Ask G&G

Fixing Dinner

Social shake-ups, Western kin, and quail strutting

Photo: Britt Spencer

Q: Inviting only couples to our dinner parties is wearing thin. How do we break out of it?

A: Steering a plow behind a mule is tough duty. When the share gets tangled in an old stump root, or the mule gets hung up in the traces, you can have a dickens of a time keeping in your furrow. Not to pour too much opprobrium on your supercozy dinner set—or on tilling your fields with a one-furrow mule, if that’s your thing—but why you’d restrict yourself to what I’ll call the Totalitarian State of Coupledom would be the better question. The problem: Inviting couples is safe. A great dinner table wants some form of combustion to achieve liftoff. As the infinitely wise Jane Austen taught us, unless you invite a willful Elizabeth Bennet and an icily proud Fitzwilliam Darcy to the same table, no rockets will fire to move the story forward. There’s a big, wide, entertaining world of tablemates to mix out there without hewing like so many sleepwalkers to the plodding Pippa Middleton “no ring, no bring” guest-list policy. Incidentally, we should all lose the ageism while we’re at it. It’s coming up on the second quarter of the twenty-first century, baby! Ditch the mule! There are better ways to till your social field. Invite dynamos, young, old, or in between, whether or not they have partners. Your coupled-up set will thank you for the fresh breeze those guests bring. The hope is that your trusted circle will see the light and put their own mules out to pasture.
════
WORK ITEM A: Translate this sentence from the advice column into Spanish: "A great dinner table wants some form of combustion to achieve liftoff."
WORK ITEM B:
Answer these questions using the advice column.
(i) Which writer does the column call "infinitely wise"?
(ii) Whose guest-list policy does the column call "no ring, no bring"?
(iii) Who is credited for the photo?
WORK ITEM C: Summarize the advice column in two sentences.
The rows that follow come from a separate source.
════
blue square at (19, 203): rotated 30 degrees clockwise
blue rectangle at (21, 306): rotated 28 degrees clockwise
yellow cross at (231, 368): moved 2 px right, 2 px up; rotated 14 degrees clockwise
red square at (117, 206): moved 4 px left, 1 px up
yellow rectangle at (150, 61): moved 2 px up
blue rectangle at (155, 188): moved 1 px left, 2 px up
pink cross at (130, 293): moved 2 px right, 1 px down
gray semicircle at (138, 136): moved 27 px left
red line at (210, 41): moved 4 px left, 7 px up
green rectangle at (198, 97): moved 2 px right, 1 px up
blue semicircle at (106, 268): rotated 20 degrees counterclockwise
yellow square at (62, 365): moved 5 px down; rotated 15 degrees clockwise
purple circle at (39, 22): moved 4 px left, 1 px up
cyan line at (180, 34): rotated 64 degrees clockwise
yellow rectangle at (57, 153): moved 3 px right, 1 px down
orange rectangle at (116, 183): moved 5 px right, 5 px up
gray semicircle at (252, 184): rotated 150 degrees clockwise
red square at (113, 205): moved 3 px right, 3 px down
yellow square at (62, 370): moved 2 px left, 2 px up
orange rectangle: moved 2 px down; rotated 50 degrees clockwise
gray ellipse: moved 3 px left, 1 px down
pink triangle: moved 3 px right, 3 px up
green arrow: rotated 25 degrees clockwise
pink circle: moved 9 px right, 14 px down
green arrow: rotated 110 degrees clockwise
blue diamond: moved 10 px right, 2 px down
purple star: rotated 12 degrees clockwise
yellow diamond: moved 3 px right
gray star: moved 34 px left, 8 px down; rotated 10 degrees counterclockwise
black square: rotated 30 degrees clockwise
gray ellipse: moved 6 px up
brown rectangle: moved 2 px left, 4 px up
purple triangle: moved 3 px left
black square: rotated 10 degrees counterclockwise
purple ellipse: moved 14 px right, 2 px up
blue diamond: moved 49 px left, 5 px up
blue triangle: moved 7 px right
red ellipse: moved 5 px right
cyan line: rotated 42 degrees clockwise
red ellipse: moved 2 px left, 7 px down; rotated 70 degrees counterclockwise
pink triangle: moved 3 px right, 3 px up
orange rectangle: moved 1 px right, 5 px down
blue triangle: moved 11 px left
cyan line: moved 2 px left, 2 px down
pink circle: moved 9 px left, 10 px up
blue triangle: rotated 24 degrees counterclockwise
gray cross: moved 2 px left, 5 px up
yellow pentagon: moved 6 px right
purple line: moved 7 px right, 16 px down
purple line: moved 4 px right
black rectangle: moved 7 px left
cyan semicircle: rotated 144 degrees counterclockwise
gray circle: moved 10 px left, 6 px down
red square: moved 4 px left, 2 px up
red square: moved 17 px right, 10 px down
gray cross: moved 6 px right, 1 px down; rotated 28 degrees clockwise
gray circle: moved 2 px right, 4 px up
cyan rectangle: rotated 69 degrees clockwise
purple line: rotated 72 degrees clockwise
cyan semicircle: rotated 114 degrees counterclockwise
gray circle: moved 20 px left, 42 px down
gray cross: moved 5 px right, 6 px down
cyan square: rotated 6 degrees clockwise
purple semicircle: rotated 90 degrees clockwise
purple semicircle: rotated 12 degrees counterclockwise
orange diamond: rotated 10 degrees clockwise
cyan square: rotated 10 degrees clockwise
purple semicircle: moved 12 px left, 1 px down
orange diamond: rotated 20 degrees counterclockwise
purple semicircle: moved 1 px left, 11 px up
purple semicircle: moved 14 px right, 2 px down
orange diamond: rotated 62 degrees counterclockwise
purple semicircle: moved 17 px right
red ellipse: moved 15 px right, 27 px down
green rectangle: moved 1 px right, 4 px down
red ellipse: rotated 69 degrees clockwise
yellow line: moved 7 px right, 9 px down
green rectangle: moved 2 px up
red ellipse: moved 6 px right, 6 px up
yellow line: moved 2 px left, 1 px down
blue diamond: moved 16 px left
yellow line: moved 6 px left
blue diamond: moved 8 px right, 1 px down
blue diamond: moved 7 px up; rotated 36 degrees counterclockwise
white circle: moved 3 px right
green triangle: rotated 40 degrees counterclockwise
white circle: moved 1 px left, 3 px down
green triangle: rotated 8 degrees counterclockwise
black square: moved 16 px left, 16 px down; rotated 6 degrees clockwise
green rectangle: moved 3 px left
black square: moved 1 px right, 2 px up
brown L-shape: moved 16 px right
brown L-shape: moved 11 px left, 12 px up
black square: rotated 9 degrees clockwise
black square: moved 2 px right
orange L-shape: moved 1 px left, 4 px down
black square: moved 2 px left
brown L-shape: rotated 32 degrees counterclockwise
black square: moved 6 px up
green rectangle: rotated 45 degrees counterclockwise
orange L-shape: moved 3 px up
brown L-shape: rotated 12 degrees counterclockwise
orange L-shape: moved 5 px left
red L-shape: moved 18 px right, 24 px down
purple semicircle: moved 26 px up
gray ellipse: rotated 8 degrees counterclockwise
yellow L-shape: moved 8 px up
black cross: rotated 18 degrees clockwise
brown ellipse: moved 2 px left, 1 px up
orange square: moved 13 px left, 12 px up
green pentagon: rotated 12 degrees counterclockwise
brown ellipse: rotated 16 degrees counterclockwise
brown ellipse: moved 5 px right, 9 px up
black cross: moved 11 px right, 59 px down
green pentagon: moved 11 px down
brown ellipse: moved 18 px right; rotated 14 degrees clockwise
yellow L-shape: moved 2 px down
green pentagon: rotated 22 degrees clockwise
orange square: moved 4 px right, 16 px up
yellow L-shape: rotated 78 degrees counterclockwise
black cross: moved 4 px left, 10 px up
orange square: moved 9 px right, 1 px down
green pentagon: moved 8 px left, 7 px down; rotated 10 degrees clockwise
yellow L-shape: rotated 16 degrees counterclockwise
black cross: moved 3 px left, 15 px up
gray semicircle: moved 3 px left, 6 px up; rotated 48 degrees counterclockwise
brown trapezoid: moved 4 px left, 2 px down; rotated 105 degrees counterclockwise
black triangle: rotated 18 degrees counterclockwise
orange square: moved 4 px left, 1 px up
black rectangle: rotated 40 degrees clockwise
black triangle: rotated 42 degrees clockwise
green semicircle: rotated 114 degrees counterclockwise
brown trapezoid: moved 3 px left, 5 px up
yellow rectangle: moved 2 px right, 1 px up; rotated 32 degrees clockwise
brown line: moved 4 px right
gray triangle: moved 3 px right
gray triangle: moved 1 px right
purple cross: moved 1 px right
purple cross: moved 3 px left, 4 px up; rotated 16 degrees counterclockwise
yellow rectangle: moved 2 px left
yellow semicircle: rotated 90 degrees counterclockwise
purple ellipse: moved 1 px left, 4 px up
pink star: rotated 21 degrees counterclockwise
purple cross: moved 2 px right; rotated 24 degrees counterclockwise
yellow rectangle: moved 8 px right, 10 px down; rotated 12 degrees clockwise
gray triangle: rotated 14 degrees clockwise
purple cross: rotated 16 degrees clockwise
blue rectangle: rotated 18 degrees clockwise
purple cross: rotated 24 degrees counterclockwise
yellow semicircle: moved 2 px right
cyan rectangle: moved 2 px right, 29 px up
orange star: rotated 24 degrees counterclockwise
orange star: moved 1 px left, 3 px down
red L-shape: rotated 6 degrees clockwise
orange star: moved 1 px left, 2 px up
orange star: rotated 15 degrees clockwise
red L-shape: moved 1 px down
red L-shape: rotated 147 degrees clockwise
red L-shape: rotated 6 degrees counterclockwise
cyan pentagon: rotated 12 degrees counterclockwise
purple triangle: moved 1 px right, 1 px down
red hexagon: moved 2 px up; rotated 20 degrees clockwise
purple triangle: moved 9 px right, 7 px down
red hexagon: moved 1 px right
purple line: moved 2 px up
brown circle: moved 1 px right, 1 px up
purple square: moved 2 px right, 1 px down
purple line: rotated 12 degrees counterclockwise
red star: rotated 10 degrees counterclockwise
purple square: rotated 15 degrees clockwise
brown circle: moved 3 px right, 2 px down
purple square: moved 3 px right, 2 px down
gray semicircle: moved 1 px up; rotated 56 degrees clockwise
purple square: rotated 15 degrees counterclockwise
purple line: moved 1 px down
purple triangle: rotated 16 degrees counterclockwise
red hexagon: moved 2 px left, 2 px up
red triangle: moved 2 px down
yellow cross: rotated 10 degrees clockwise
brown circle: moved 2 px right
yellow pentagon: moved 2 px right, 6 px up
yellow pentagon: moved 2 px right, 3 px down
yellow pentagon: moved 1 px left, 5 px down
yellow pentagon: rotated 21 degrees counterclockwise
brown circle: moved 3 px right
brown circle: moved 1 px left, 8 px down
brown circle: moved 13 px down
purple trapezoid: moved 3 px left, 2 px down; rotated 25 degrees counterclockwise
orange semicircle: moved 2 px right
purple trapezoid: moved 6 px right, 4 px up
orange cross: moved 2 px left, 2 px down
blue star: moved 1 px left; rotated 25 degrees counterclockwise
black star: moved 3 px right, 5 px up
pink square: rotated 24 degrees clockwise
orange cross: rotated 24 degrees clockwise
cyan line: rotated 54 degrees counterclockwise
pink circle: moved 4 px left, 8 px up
════
FINAL ANSWER A: Una gran mesa de cena necesita alguna forma de combustión para lograr el despegue.

FINAL ANSWER B:
(i) Jane Austen
(ii) Pippa Middleton
(iii) Britt Spencer

FINAL ANSWER C: A reader asks how to stop inviting only couples to dinner parties, and the answer says that inviting couples is safe but that a great dinner table needs some spark. The column urges inviting lively guests of any age, with or without partners, and says the couples will welcome the fresh breeze those guests bring.